Making Decisions About Fitness
You make dozens of fitness decisions every day that can affect your well-being. Some are major, such as whether to join a gym. But most are daily decisions that have an impact over time, such as whether to go for a jog after work or watch an hour of TV.
“If you focus on the most important fitness decisions and strive to get them right, you’ll get into an exercise routine that becomes more automatic,” says Cedric X. Bryant, Ph.D., chief science officer at the American Council on Exercise. “It’s all about planning, prioritizing, and exercising your options.”
Here are five important decisions Bryant suggests you make now to help you get in the game and stay motivated.
Make it important
Decision 1: How will I make exercise a priority?
This is probably the most important fitness decision you can make, says Bryant, because if exercise is a priority, it will happen.
To-do tactic: Schedule exercise on your calendar like you do other important appointments, and make it part of your daily routine.
What's my goal?
Decision 2: Do I have an exercise goal that’s specific, measurable, and realistic?
Having a goal, such as exercising seven times a week, is an important motivating factor, but to be effective, your goals also should be realistic.
“You want to set a goal that’s going to produce a meaningful result for you,” says Dr. Bryant.
To-do tactic: Instead of saying you’ll exercise seven times a week, which may be hard to maintain, set a more realistic goal. That might be to exercise three times a week for the next four weeks (specific goal) to reduce your stress level (specific reason).
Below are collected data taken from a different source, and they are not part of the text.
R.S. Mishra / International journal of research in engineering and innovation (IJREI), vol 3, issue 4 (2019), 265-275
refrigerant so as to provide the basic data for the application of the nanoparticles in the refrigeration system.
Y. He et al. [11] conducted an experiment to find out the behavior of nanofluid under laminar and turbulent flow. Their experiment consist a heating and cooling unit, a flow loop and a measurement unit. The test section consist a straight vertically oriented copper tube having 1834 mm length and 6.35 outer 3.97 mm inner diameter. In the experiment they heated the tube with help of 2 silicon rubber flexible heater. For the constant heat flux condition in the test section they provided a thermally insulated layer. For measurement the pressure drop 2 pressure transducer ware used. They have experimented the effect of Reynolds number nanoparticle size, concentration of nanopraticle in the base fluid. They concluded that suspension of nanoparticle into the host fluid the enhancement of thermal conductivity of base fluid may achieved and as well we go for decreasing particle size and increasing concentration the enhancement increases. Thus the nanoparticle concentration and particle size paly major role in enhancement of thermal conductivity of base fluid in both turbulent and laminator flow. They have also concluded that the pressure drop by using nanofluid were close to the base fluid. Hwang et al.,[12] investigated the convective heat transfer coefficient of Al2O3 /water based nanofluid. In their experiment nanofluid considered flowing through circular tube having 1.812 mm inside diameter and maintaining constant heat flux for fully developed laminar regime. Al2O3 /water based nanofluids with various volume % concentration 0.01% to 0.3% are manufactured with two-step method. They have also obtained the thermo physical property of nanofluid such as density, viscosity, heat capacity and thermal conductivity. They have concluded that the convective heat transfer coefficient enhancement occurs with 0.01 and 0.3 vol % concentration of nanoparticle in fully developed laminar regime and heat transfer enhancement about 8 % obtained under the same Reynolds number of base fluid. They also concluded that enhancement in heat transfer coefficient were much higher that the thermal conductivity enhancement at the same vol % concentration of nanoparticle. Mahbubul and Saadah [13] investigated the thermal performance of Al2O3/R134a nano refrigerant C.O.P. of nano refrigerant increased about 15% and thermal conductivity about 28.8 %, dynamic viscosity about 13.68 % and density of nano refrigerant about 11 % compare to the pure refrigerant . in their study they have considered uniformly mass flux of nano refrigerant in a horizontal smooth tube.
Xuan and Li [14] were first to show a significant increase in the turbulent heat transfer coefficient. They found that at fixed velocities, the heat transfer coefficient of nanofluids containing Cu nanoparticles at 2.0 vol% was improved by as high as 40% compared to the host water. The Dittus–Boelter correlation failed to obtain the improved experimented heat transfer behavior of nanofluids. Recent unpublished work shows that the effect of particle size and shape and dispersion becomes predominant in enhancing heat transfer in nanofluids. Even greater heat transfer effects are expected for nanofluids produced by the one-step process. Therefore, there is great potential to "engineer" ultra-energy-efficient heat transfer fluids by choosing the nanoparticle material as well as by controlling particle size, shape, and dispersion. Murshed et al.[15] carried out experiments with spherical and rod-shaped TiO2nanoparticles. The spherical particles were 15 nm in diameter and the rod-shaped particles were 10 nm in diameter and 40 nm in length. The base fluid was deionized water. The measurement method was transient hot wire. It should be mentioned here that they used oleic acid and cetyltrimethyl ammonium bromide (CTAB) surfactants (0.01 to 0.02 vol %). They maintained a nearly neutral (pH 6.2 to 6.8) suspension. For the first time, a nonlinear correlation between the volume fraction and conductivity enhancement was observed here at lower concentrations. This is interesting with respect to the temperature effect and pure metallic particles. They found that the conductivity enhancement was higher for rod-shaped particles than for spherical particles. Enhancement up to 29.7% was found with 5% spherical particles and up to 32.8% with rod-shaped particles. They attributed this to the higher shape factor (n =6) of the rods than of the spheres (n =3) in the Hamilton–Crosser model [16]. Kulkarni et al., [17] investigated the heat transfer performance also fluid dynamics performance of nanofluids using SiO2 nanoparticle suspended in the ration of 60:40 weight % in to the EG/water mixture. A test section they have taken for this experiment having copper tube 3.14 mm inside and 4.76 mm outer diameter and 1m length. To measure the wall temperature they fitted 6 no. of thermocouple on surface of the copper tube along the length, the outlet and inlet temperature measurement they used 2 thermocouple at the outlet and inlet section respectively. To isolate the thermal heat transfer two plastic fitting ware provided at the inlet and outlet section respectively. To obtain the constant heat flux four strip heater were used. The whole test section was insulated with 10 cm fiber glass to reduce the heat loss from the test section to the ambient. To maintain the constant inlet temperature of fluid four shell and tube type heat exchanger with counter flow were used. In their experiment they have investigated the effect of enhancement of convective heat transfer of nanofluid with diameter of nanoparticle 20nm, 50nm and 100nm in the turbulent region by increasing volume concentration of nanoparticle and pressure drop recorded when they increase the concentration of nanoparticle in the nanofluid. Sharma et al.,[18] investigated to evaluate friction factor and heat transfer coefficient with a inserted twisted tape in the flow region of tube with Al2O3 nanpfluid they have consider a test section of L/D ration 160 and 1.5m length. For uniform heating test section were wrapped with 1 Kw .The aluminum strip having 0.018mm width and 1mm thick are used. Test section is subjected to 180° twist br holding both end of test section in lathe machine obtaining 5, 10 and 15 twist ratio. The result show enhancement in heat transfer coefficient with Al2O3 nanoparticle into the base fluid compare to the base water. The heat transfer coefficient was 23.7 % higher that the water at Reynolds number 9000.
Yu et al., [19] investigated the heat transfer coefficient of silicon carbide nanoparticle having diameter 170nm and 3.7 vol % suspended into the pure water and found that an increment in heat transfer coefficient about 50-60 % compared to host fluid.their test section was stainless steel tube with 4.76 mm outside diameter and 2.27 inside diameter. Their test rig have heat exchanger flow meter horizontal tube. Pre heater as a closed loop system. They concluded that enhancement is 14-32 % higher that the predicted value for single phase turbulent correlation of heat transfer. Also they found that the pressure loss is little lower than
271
The goal also is measurable because you should feel less stressed after every exercise session and over time.
Monitoring your program
Decision 3: How will I track my progress?
“Anything you can do to give yourself positive feedback is beneficial,” says Dr. Bryant. That’s why wearing a pedometer, with the goal of taking 10,000 steps a day, for example, is so motivating.
When you’re at 6,200 steps, you want to make it to 10,000 steps, or at least take more steps than you did the day before.
To-do tactic: Keep an exercise journal to note what you do each day. Also, find an exercise partner—someone who wants to become more active—so you can cheer each other on.
Have a backup plan
Decision 4: What’s my Plan B?
To reach your goals, it’s important to have a backup plan.
To-do tactic: When Plan A fails, look for opportunities during your daily routine to sneak fitness in.
“Keep a pair of walking shoes with you, so you’re always prepared for a quick workout whenever you can squeeze it in,” says Dr. Bryant.
Where to start
Decision 5: What can I do to get back in shape?
Walking is the safest starting place. Once you’ve done that for a few weeks, consider branching out into fitness classes or recreational activities, such as golf or tennis.
To-do tactic: Experiment and seek out activities you enjoy.
“Forget about ‘no pain, no gain,’??” says Dr. Bryant. “If exercise isn’t fun, the odds are you won’t stick with it.”